Of course, these are just averages, which means that depending on need and geographic location, these figures certainly have the potential to go up. That's why it's crucial for workers to prioritize long-term care and devise a plan to cope with that expense down the line.
Defraying the cost of long-term care
Scared yet? If you're not saving for or thinking about long-term care, you should be. That said, there's a simple way to ease your mind, and it's called buying long-term care insurance. The amount of coverage you get will depend on the plan you end up with, and generally speaking, the higher your premium costs, the less you'll end up paying out of pocket should you wind up needing that care when you're older. You can keep your premium costs down, however, by applying at a reasonably young age.
For the most part, your fifties are the ideal time to get long-term care insurance because you're more likely to snag a health-based discount on your premiums. If you've already missed that boat, your best bet is to apply as soon as possible.
Of course, long-term care insurance is an expensive solution, and while it's often a good idea, it's not right for everyone. Also, not everyone who applies gets approved.
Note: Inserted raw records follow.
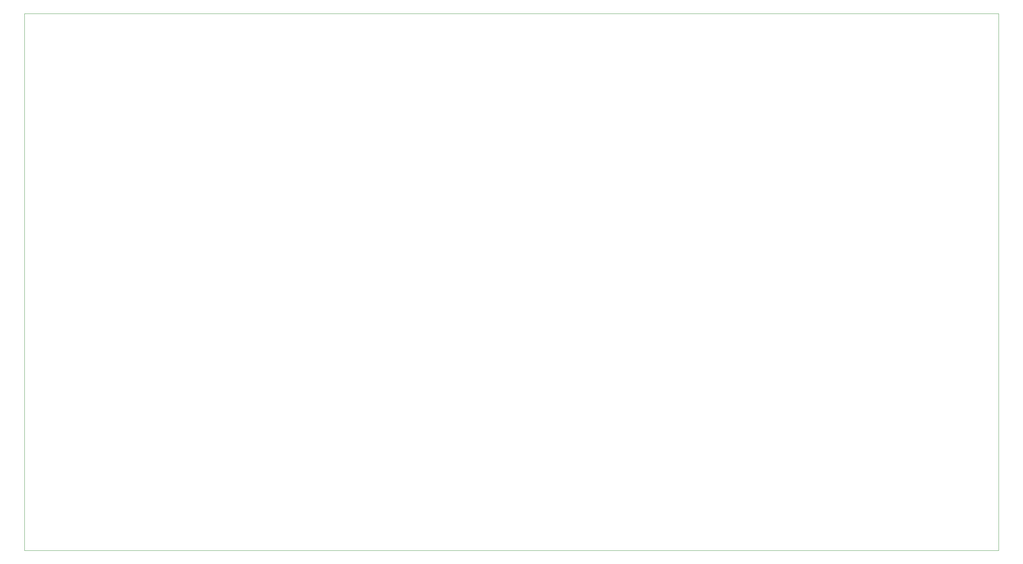
<source format=gbr>
%TF.GenerationSoftware,KiCad,Pcbnew,9.0.3*%
%TF.CreationDate,2025-09-18T23:18:24-06:00*%
%TF.ProjectId,Main Board,4d61696e-2042-46f6-9172-642e6b696361,rev?*%
%TF.SameCoordinates,Original*%
%TF.FileFunction,Profile,NP*%
%FSLAX46Y46*%
G04 Gerber Fmt 4.6, Leading zero omitted, Abs format (unit mm)*
G04 Created by KiCad (PCBNEW 9.0.3) date 2025-09-18 23:18:24*
%MOMM*%
%LPD*%
G01*
G04 APERTURE LIST*
%TA.AperFunction,Profile*%
%ADD10C,0.050000*%
%TD*%
G04 APERTURE END LIST*
D10*
X29210000Y-21590000D02*
X272415000Y-21590000D01*
X272415000Y-155575000D01*
X29210000Y-155575000D01*
X29210000Y-21590000D01*
M02*

</source>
If you're not keen on getting a policy, make sure to boost your savings significantly so that you have the potential to cover those colossal costs down the line. Currently, workers under 50 can set aside up to $18,500 a year in a 401(k) plan and $5,500 a year in an IRA. For workers 50 and older, these limits rise to $24,500 and $6,500, respectively. And the closer you get to hitting them, the more protection you'll buy yourself down the line.
Though you might assume you'll never need long-term care, the reality is that 70% of seniors 65 and over do, in fact, wind up requiring it. Rather than plan on being in the minority, take steps to ensure that you're equipped to cover whatever bills ultimately come your way.